3. Topological Sort: Perform a topological sort (e.g., using Kahn's algorithm). If the topological sort results in a list containing all colors, it's possible to print the grid. Otherwise, a cycle exists, and printing is impossible.

Code (Python)

from collections import defaultdict
 
def isPrintable(targetGrid):
    m, n = len(targetGrid), len(targetGrid[0])
    colors = set()
    for row in targetGrid:
        colors.update(row)
    colors = list(colors)
    color_map = {c: i for i, c in enumerate(colors)}  # Map colors to indices
 
    graph = defaultdict(list)
    for c in colors:
        min_r, max_r, min_c, max_c = m, -1, n, -1
        for r in range(m):
            for c_idx in range(n):
                if targetGrid[r][c_idx] == c:
                    min_r = min(min_r, r)
                    max_r = max(max_r, r)
                    min_c = min(min_c, c_idx)
                    max_c = max(max_c, c_idx)
        for r in range(min_r, max_r + 1):
            for c_idx in range(min_c, max_c + 1):
                if targetGrid[r][c_idx] != c and targetGrid[r][c_idx] in color_map:
                    graph[color_map[targetGrid[r][c_idx]]].append(color_map[c])
 
 
    in_degree = [0] * len(colors)
    for i in range(len(colors)):
        for neighbor in graph[i]:
            in_degree[neighbor] += 1
 
    queue = [i for i, degree in enumerate(in_degree) if degree == 0]
    count = 0
    while queue:
        curr = queue.pop(0)
        count += 1
        for neighbor in graph[curr]:
            in_degree[neighbor] -= 1
            if in_degree[neighbor] == 0:
                queue.append(neighbor)
 
    return count == len(colors)
 

Time and Space Complexity

• Time Complexity: O(MNC) where M and N are the dimensions of the grid, and C is the number of distinct colors. The dominant factor is iterating through the grid to build the graph. Topological sort is O(V+E), where V and E are the number of vertices (colors) and edges in the graph respectively.

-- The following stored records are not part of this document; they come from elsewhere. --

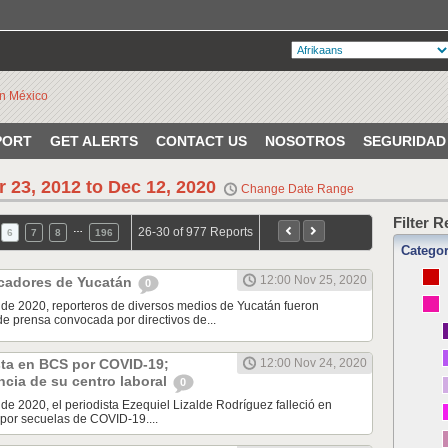
PORT
GET ALERTS
CONTACT US
NOSOTROS
SEGURIDAD
r 23, 2012 to Dec 12, 2020
Change Date Range
Filter 
…
26-30 of 977 Reports
6
7
8
196
Catego
12:00 Nov 25, 2020
cadores de Yucatán
0
 de 2020, reporteros de diversos medios de Yucatán fueron
de prensa convocada por directivos de...
sta en BCS por COVID-19;
12:00 Nov 24, 2020
cia de su centro laboral
0
de 2020, el periodista Ezequiel Lizalde Rodríguez falleció en
, por secuelas de COVID-19....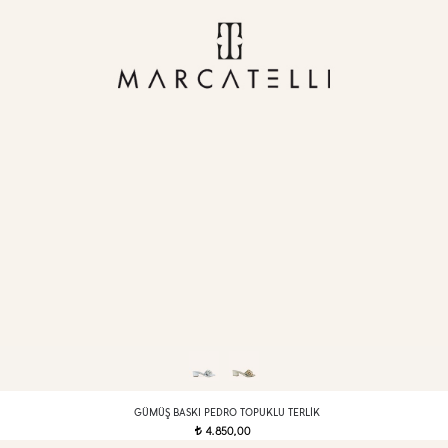
GÜMÜŞ BASKI PEDRO TOPUKLU TERLIK
4.850,00
t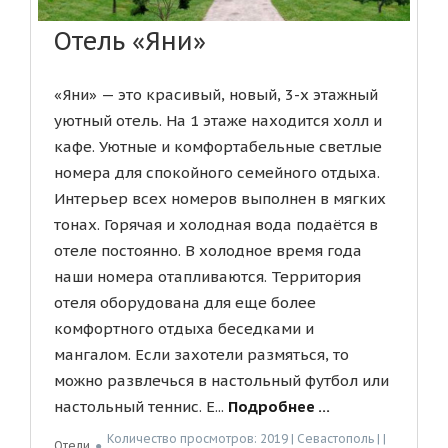
Отель «Яни»
«Яни» — это красивый, новый, 3-х этажный
уютный отель. На 1 этаже находится холл и
кафе. Уютные и комфортабельные светлые
номера для спокойного семейного отдыха.
Интерьер всех номеров выполнен в мягких
тонах. Горячая и холодная вода подаётся в
отеле постоянно. В холодное время года
наши номера отапливаются. Территория
отеля оборудована для еще более
комфортного отдыха беседками и
мангалом. Если захотели размяться, то
можно развлечься в настольный футбол или
настольный теннис. Е...
Подробнее ...
Количество просмотров: 2019 | Севастополь | |
Отели
●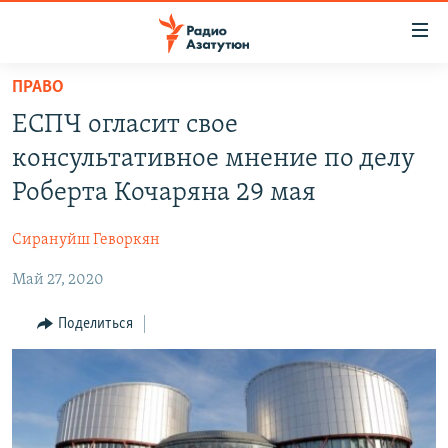
Ссылки
доступа
Перейти
ПРАВО
к
ГЛАВНАЯ
ЕСПЧ огласит свое
основному
НОВОСТИ
содержанию
консультативное мнение по делу
ПОЛИТИКА
Перейти
Роберта Кочаряна 29 мая
к
ОБЩЕСТВО
основной
Сирануйш Геворкян
ЭКОНОМИКА
навигации
Перейти
Май 27, 2020
РЕГИОН
к
НАГОРНЫЙ КАРАБАХ
Поделиться
поиску
КУЛЬТУРА
СПОРТ
АРХИВ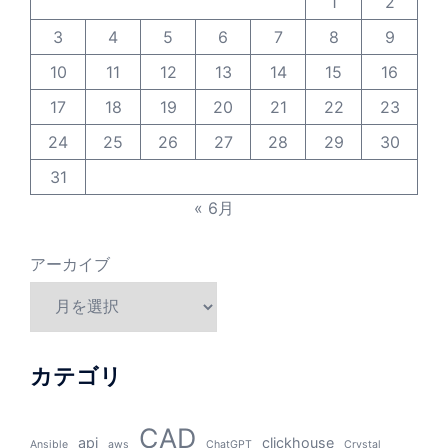
1
2
3
4
5
6
7
8
9
10
11
12
13
14
15
16
17
18
19
20
21
22
23
24
25
26
27
28
29
30
31
« 6月
アーカイブ
カテゴリ
CAD
api
clickhouse
Ansible
aws
ChatGPT
Crystal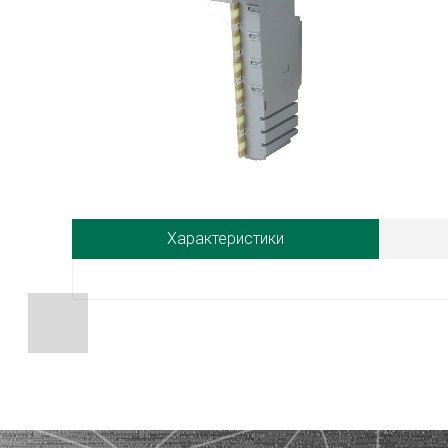
Характеристики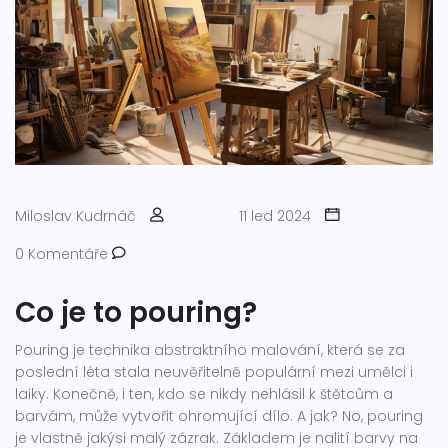
Miloslav Kudrnáč
11 led 2024
0 Komentáře
Co je to pouring?
Pouring je technika abstraktního malování, která se za
poslední léta stala neuvěřitelně populární mezi umělci i
laiky. Konečně, i ten, kdo se nikdy nehlásil k štětcům a
barvám, může vytvořit ohromující dílo. A jak? No, pouring
je vlastně jakýsi malý zázrak. Základem je nalití barvy na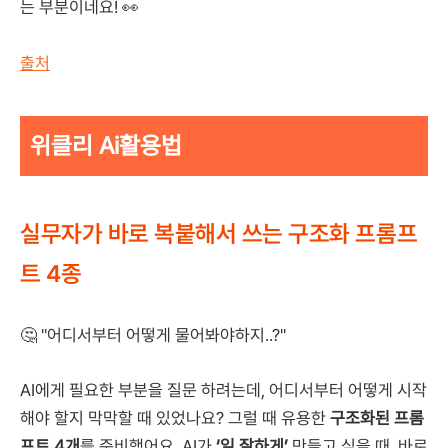
는 부분이네요! 👀
출처
위클리 Ai활용법
실무자가 바로 복붙해서 쓰는 구조화 프롬프
트 4종
🤔 "어디서부터 어떻게 물어봐야하지..?"
AI에게 필요한 부분을 질문 하려는데, 어디서부터 어떻게 시작
해야 할지 막막할 때 있었나요? 그럴 때 유용한
구조화된 프롬
프트 4개
를 준비했어요. AI가
‘일 잘하게’
만들고 싶을 때, 바로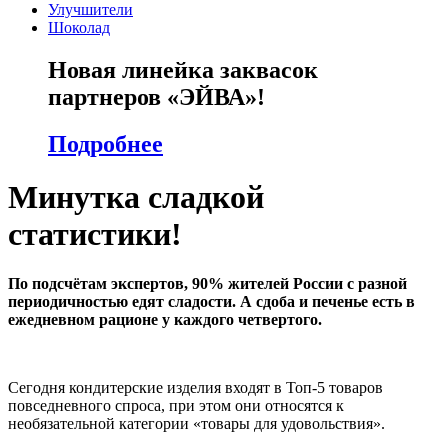
Улучшители
Шоколад
Новая линейка заквасок
партнеров «ЭЙВА»!
Подробнее
Минутка сладкой
статистики!
По подсчётам экспертов, 90% жителей России с разной
периодичностью едят сладости. А сдоба и печенье есть в
ежедневном рационе у каждого четвертого.
Сегодня кондитерские изделия входят в Топ-5 товаров
повседневного спроса, при этом они относятся к
необязательной категории «товары для удовольствия».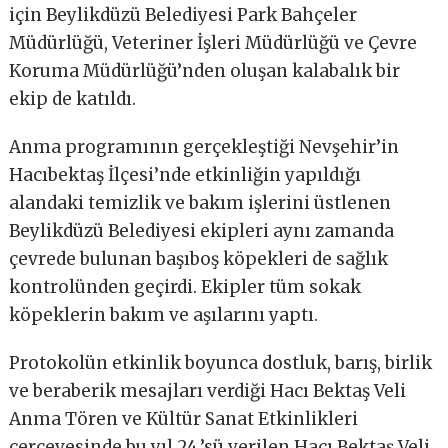
için Beylikdüzü Belediyesi Park Bahçeler
Müdürlüğü, Veteriner İşleri Müdürlüğü ve Çevre
Koruma Müdürlüğü’nden oluşan kalabalık bir
ekip de katıldı.
Anma programının gerçekleştiği Nevşehir’in
Hacıbektaş İlçesi’nde etkinliğin yapıldığı
alandaki temizlik ve bakım işlerini üstlenen
Beylikdüzü Belediyesi ekipleri aynı zamanda
çevrede bulunan başıboş köpekleri de sağlık
kontrolünden geçirdi. Ekipler tüm sokak
köpeklerin bakım ve aşılarını yaptı.
Protokolün etkinlik boyunca dostluk, barış, birlik
ve beraberik mesajları verdiği Hacı Bektaş Veli
Anma Tören ve Kültür Sanat Etkinlikleri
çerçevesinde bu yıl 24.’sü verilen Hacı Bektaş Veli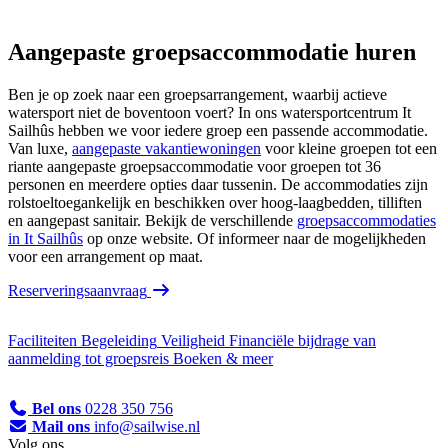
Aangepaste groepsaccommodatie huren
Ben je op zoek naar een groepsarrangement, waarbij actieve
watersport niet de boventoon voert? In ons watersportcentrum It
Sailhûs hebben we voor iedere groep een passende accommodatie.
Van luxe,
aangepaste vakantiewoningen
voor kleine groepen tot een
riante aangepaste groepsaccommodatie voor groepen tot 36
personen en meerdere opties daar tussenin. De accommodaties zijn
rolstoeltoegankelijk en beschikken over hoog-laagbedden, tilliften
en aangepast sanitair. Bekijk de verschillende
groepsaccommodaties
in It Sailhûs
op onze website. Of informeer naar de mogelijkheden
voor een arrangement op maat.
Reserveringsaanvraag
Faciliteiten
Begeleiding
Veiligheid
Financiële bijdrage
van
aanmelding tot groepsreis
Boeken & meer
Bel ons
0228 350 756
Mail ons
info@sailwise.nl
Volg ons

• Space Complexity: O(M*N + C + C^2) in the worst case, where the first term is for storing targetGrid, the second is for colors, and the last represents the adjacency list (if the graph is dense).

This solution efficiently determines the printability of the grid using graph theory and topological sorting. The Python code provides a clear implementation of this approach. Other languages (Java, C++, Go) could implement the same algorithm with similar complexity characteristics.